Idaho Being Sued For Anti-Gay 'Crimes Against Nature' Law

Flag of Idaho
Idaho's state flag is pictured during a misty sunrise in this file photo. Oleksii Liskonih/Getty

Idaho officials are facing a lawsuit for continuing to enforce a law that criminalizes oral or anal sexual activities.

The lawsuit was filed by attorneys on behalf of an anonymous Idaho man, identified as "John Doe," on September 23. According to the complaint, Doe was forced to register as a sex offender in Idaho based on the state's "crimes against nature" statute, due to having been convicted of having oral sex with his wife under a similar law in a different state two decades earlier.
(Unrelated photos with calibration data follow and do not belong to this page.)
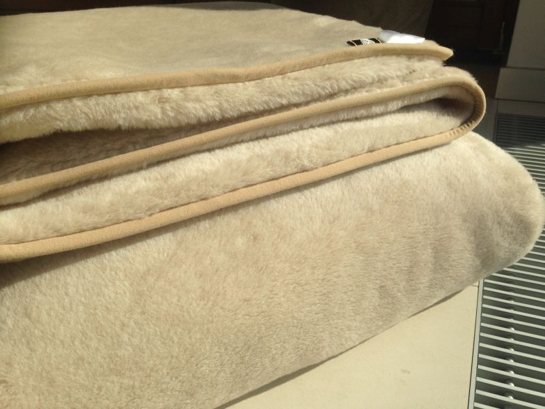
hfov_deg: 55.4
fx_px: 520
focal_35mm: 33
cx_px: 272
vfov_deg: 42.9
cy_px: 204
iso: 50
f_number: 2.4
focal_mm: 4.12
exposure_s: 1/2008
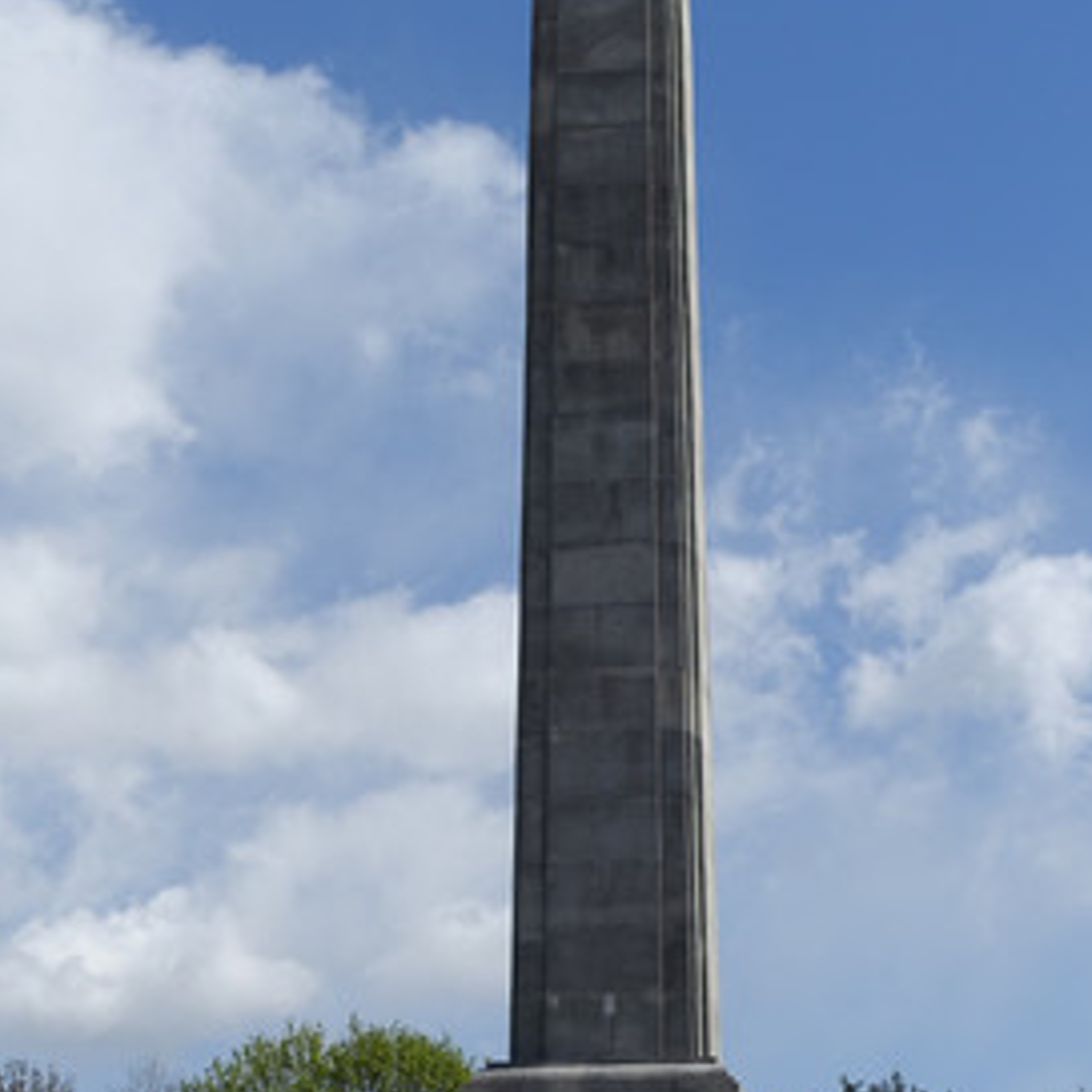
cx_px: 612
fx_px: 3284
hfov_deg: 18.9
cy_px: 731
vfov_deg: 18.8
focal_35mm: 92
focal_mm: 16.84
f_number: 4
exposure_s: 1/200
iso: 125
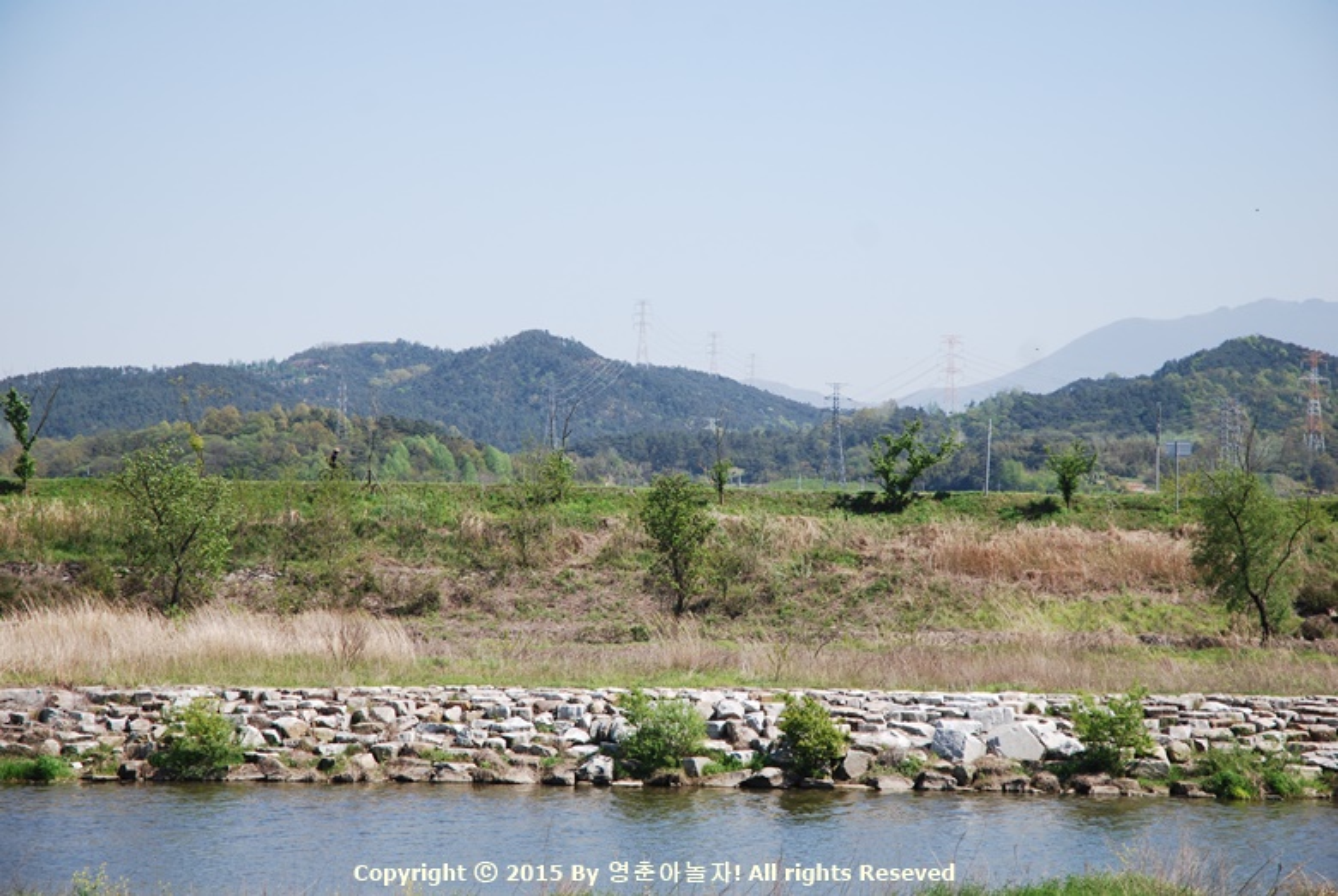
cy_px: 448
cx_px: 669
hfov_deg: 19.4
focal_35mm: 105
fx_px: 3907
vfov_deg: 13.1
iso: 160
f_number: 5.6
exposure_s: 1/500
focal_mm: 70
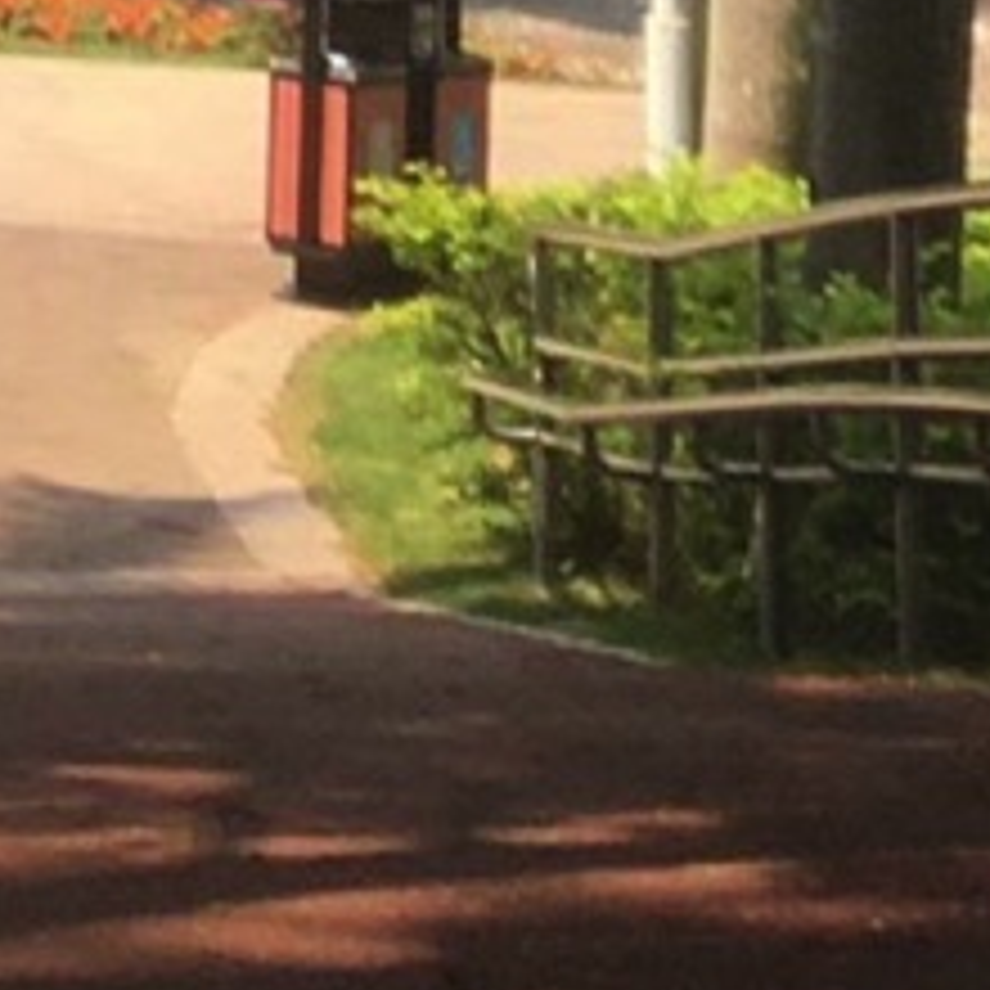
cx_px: -450
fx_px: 7733
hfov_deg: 7.2
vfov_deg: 6.1
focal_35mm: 239
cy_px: -2898
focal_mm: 4.15
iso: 25
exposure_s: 1/699
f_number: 2.2
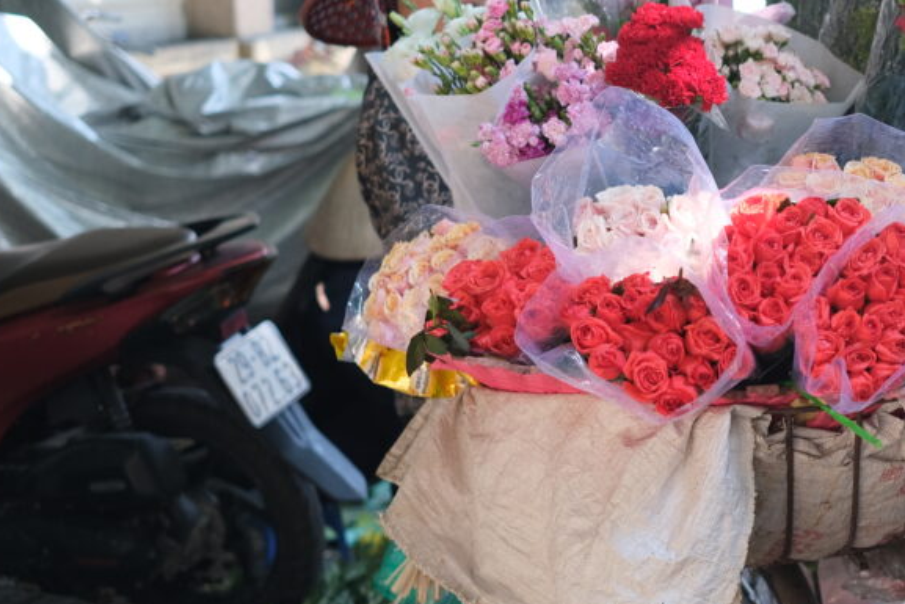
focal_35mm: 94
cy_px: 347
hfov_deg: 21.3
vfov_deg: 14.6
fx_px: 2364
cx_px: 781
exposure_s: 1/170
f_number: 2
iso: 320
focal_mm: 35
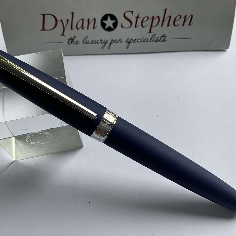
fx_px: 278
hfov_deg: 46.0
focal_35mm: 36
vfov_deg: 46.0
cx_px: 113
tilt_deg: -59.7
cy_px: 123
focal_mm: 3
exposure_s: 1/143
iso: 20
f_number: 1.8
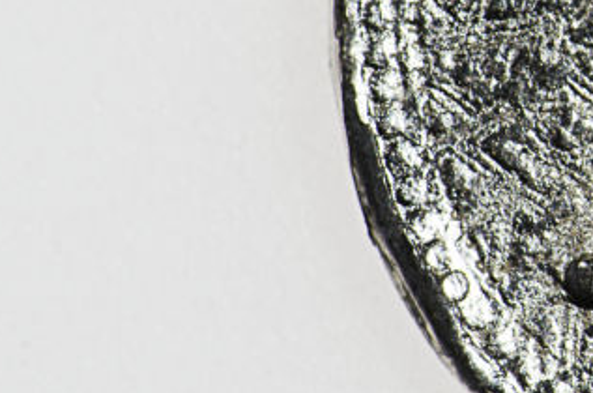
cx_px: 847
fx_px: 8180
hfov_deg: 4.1
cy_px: 32
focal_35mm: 498
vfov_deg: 2.8
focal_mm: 105
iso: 200
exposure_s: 1/200
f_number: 16
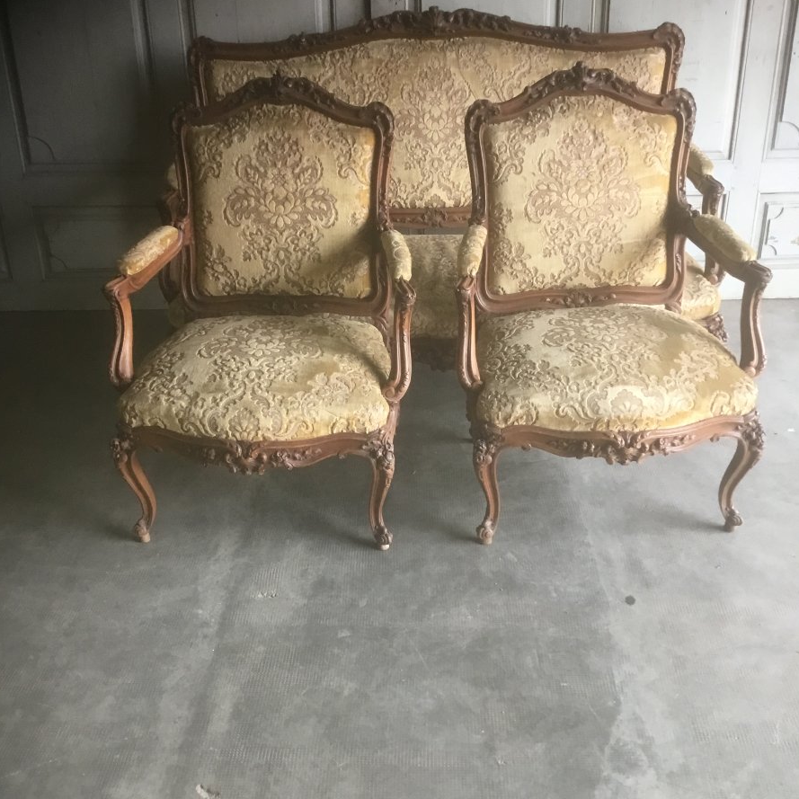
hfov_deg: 44.9
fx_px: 966
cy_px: 389
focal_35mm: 37
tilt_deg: -28.4
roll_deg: +0.7
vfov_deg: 44.9
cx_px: 395
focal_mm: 3.3
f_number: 2.4
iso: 125
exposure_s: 1/33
The 2003 U.S. Supreme Court ruling Lawrence v. Texas found that sodomy laws, which were historically aimed at gay men, but typically ban oral and anal sex regardless of gender, are unconstitutional.

Although many states formally repealed sodomy laws in the wake of the decision, Idaho is one of a handful with a "crimes against nature" law, defined to include consensual oral and anal sex, still on the books.

The lawsuit, filed against Idaho Attorney General Lawrence Wasden and other state officials, alleges that Doe has suffered due to being unjustly labeled a sex offender because Idaho is illegally continuing to enforce the law—despite it being "indistinguishable" from laws struck down by the 2003 ruling.

"John Doe has been forced onto the Idaho Sex Offender Registry," the complaint states. "He suffers severely under the sex offender label, which imposes a significant barrier to finding employment and participating in his community, and involves the state in the daily management of his life."

The Idaho law states that "every person who is guilty of the infamous crime against nature, committed with mankind or with any animal, is punishable by imprisonment in the state prison not less than five years." The law was used extensively against gay men, or those suspected of being gay, during a 1950s scandal in the state.

"More than 17 years ago, the Supreme Court declared homophobic laws like Idaho's Crime Against Nature statute unconstitutional," Matthew Strugar, one of the attorneys representing Doe, said in a statement. "Idaho ignores that ruling and continues to demand people who were convicted of nothing more than having oral or anal sex to register as sex offenders."

"Just as the state cannot criminalize those sex acts, it cannot force people with decades-old oral sex convictions to register as sex offenders," Strugar added.

The lawsuit seeks to remove Doe from the sex offender registry, declare the portion of the law dealing with consensual sex among adults unconstitutional and permanently prevent the state from using it, or related laws from other states, in forcing others onto the registry.

In addition to Strugar, the anonymous plaintiff is represented by lawyers from the American Civil Liberties Union of Idaho and the Boise firm Nevin, Benjamin, McKay & Bartlett LLP.

Newsweek reached out to Wasden's office, who declined to comment, citing a policy against commenting on pending litigation.